In another recent case (that of Chris Huhne’s ex-wife) a jury was discharged after seeking clarification from the judge on what phrases like “reasonable doubt” meant. The judge refused to answer, and I have some sympathy with both sides of that exchange. This is all about the bolting of decision theory on to probability theory in order to come up with a verdict.

The appearance of Bayes in court in recent years has been driven mainly by DNA evidence. I regard this as a fleeting phase, because DNA testing will soon be so good as to identify people uniquely except in the case of identical twins.

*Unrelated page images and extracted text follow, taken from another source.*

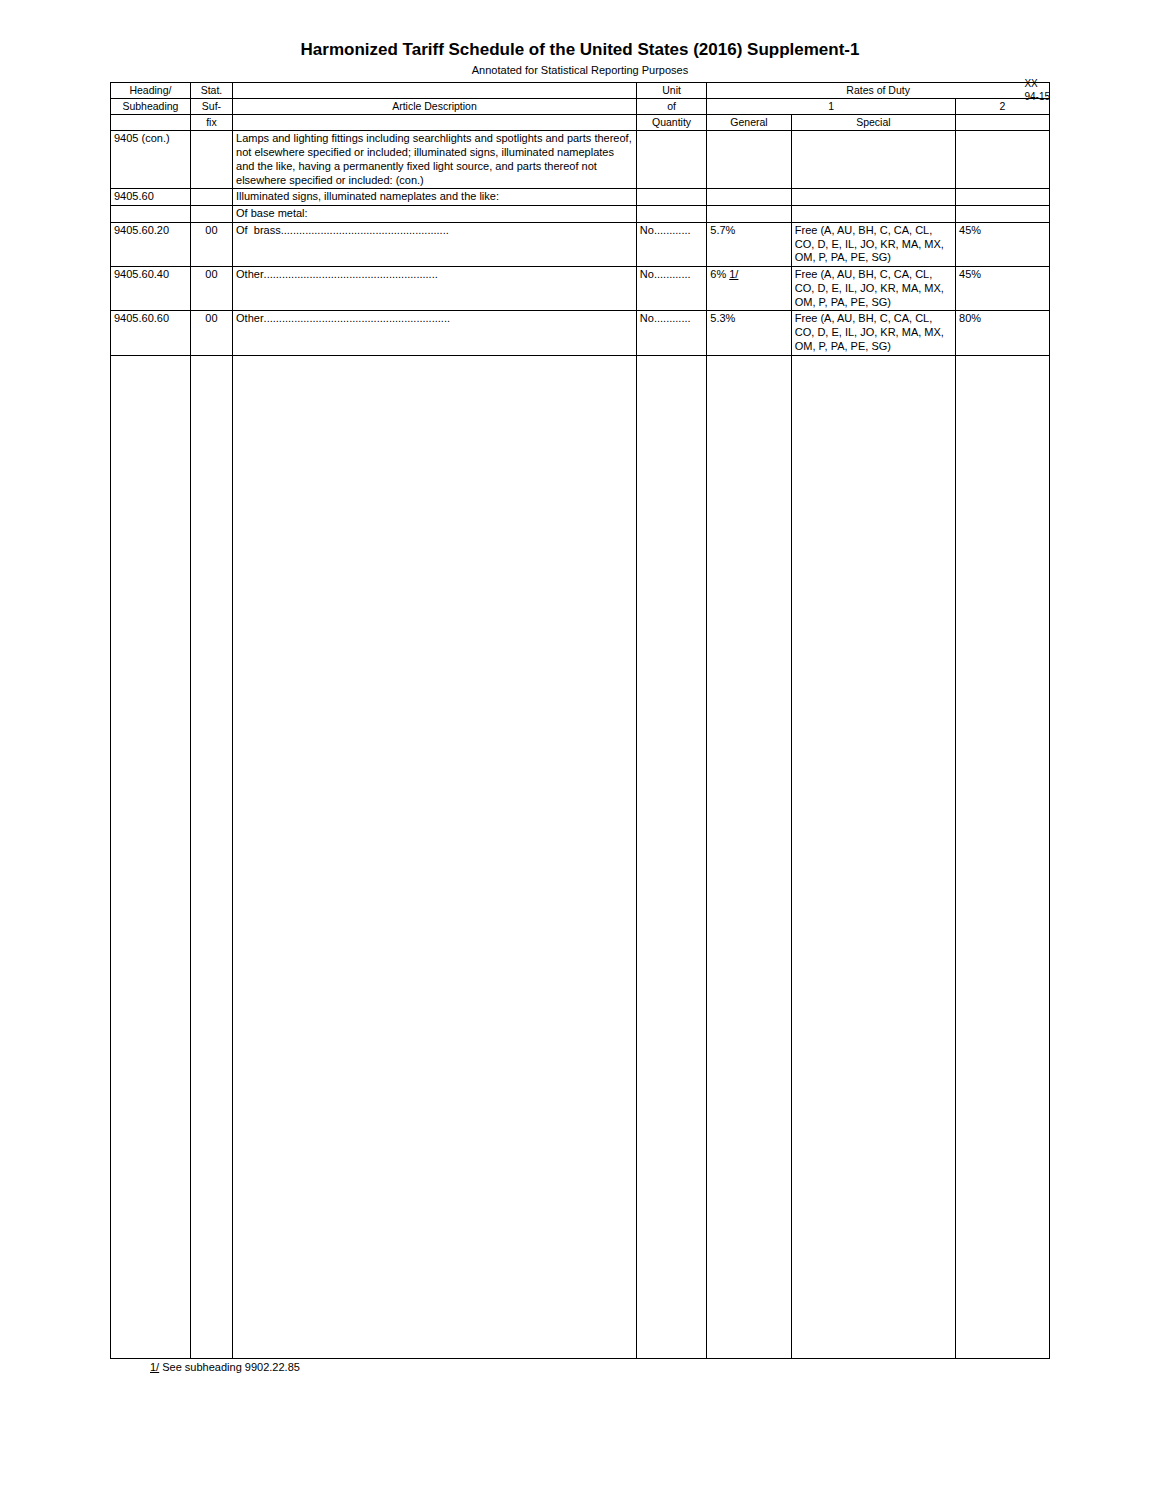Harmonized Tariff Schedule of the United States (2016) Supplement-1
Annotated for Statistical Reporting Purposes
XX
94-15
| Heading/ | Stat. | | Unit | Rates of Duty |
| Subheading | Suf- | Article Description | of | 1 | 2 |
| | fix | | Quantity | General | Special | |
| 9405 (con.) | | Lamps and lighting fittings including searchlights and spotlights and parts thereof, not elsewhere specified or included; illuminated signs, illuminated nameplates and the like, having a permanently fixed light source, and parts thereof not elsewhere specified or included: (con.) | | | | |
| 9405.60 | | Illuminated signs, illuminated nameplates and the like: | | | | |
| | | Of base metal: | | | | |
| 9405.60.20 | 00 | Of brass ....................................................... | No ............ | 5.7% | Free (A, AU, BH, C, CA, CL, CO, D, E, IL, JO, KR, MA, MX, OM, P, PA, PE, SG) | 45% |
| 9405.60.40 | 00 | Other ......................................................... | No ............ | 6% 1/ | Free (A, AU, BH, C, CA, CL, CO, D, E, IL, JO, KR, MA, MX, OM, P, PA, PE, SG) | 45% |
| 9405.60.60 | 00 | Other ............................................................. | No ............ | 5.3% | Free (A, AU, BH, C, CA, CL, CO, D, E, IL, JO, KR, MA, MX, OM, P, PA, PE, SG) | 80% |
1/ See subheading 9902.22.85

February 28, 2013 at 10:44 pm

If this had been a criminal case I would have understood, beyond reasonable doubt means jut that beyond any doubt that a ‘reasonbale man’ might have. But this is a civil case which is supposed to be decided on the ‘balance of proobabilities’ FFS!!!!

March 8, 2013 at 7:18 pm

Well, the very fact that a person is being called an accused shows that the prior on the possibility of him/her having committed a crime is zero. Several billion people do not stand accused in any given case – it is these people who strictly have a prior probability of zero. The maxim “innocent until proven guilty” should perhaps be taken to mean “innocent if posterior probability doesn’t exceed the prior by a certain factor”. The question then boils down to quantifying this factor. Circumstantial evidence, motivation for crime, etc may be used (are implicitly used?) in estimating the prior.